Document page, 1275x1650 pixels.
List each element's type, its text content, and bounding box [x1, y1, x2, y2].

++++++++

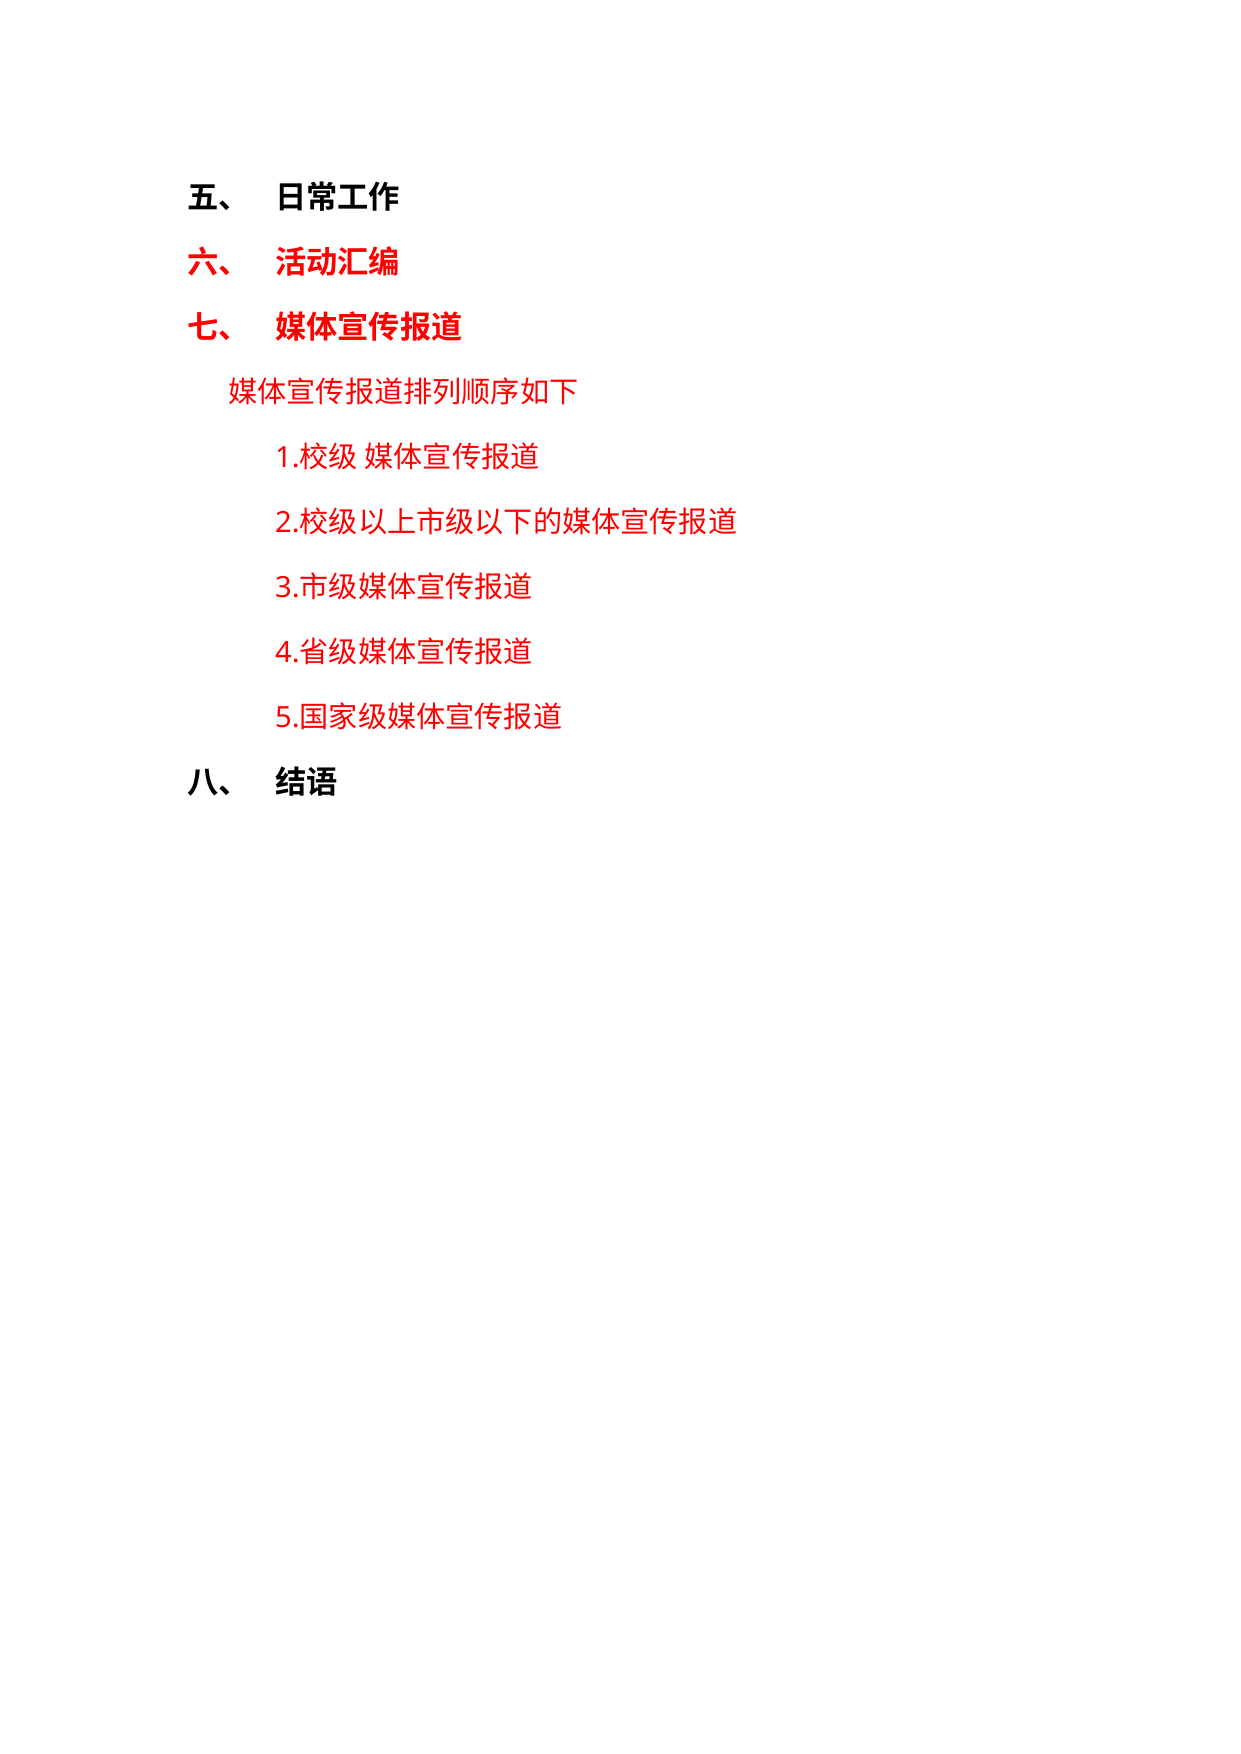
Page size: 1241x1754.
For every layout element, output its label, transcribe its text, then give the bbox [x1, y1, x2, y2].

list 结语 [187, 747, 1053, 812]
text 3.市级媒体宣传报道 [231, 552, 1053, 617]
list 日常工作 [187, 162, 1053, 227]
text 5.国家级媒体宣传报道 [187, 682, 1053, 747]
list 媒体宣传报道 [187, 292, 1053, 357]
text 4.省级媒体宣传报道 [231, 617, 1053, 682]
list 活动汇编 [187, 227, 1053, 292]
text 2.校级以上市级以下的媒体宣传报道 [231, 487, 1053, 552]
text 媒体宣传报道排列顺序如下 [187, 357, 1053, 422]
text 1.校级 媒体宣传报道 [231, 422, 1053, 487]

++++++++

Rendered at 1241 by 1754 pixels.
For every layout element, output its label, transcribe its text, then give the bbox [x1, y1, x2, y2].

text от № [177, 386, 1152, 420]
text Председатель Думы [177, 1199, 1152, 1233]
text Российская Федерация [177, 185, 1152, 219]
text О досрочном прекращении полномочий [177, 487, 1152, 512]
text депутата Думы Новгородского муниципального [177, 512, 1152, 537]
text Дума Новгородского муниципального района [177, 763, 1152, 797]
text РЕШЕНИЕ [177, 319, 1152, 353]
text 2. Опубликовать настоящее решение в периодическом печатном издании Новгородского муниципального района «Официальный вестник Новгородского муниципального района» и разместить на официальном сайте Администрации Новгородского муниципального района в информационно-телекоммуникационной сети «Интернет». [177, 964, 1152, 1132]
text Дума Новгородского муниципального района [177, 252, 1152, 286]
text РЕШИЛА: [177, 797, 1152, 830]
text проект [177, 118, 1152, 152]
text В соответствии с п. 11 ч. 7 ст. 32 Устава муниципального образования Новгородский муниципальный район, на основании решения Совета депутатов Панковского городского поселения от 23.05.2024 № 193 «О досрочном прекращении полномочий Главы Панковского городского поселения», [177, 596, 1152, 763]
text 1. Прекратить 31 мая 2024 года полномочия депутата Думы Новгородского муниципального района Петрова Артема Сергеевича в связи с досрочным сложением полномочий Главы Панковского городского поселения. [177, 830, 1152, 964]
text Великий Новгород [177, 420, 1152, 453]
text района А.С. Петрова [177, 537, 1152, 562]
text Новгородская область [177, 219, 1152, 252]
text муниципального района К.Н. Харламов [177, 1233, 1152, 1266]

++++++++

**Problem statement**
Which lines of the listing contain the string "pixels"? Copy each of them.

**Problem solution**
Document page, 1275x1650 pixels.
Rendered at 1241 by 1754 pixels.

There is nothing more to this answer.